Demokrasi, insan toplulukları açısından birlikte, işbirliğinde yaşamın ve refahın garantisi ve hatta zorunluluğudur aslında. Bu açıdan demokrasi, adaleti, özgürlüğü, karşılıklı saygıyı (empatiyi), yaşam hakkını ve hukuku da temsil eder.
Demokrasi, salt insan toplulukları açısından refahı ve özgürlükleri sunabilir ama LİNEER bakış açısı ile dizayn edilen demokrasi, refahın ve özgürlüğün “ SÜRDÜRÜLEBİLİRLİĞİNİ ” garanti etmez.
İnsanoğlu, özellikle büyük refah ve kalkınma artışı yaşadığı son 250 yıllık dönemde, lineer demokrasinin (ve serbest piyasa ekonomisinin/ki zamanla vahşi kapitalizme evrildi) refahı ve sürdürülebilirliği garanti edeceğini zannederek bugüne kadar yaşadı. Ama geldiğimiz aşamada, bu vasat lineer demokrasi/medeniyet; hem kendini, hem de dünyamızı felaketin eşiğine sürükledi.
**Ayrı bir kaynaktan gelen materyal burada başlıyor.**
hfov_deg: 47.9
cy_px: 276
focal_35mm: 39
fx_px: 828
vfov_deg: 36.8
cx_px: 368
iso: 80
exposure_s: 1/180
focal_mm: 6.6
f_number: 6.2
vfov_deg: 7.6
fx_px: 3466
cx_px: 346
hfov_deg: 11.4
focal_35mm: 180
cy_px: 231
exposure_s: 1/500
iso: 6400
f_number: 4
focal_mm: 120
Neden sürükledi ? Ve niye sadece insanlar arasında oluşturulan kısıtlı lineer demokrasi sürdürülebilirliği(ve hatta refahı) tek başına garanti etmedi/edemez?
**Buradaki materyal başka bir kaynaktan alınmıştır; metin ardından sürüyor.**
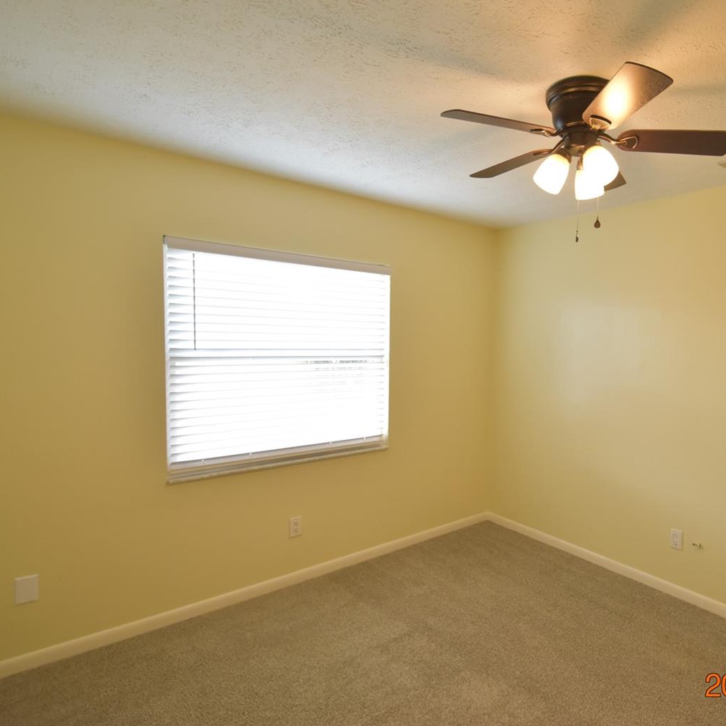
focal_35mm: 20
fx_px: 475
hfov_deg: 72.1
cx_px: 495
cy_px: 363
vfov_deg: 74.8
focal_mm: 10
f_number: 5
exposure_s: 1/100
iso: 800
Çünkü, insanoğlu, dünyada var olan diğer varlıkların yaşam hakkına, hukukuna (varlık bilinci ve fonksiyonu bağlamında) ve yaşamsal unsurlara, kısaca diğer canlı ve cansız unsurlara saygı göstermedi ve yeterince önem vermedi, bencilce sadece kısa vadeli kendi çıkarlarını düşünerek/öncelikleyerek yaşadı.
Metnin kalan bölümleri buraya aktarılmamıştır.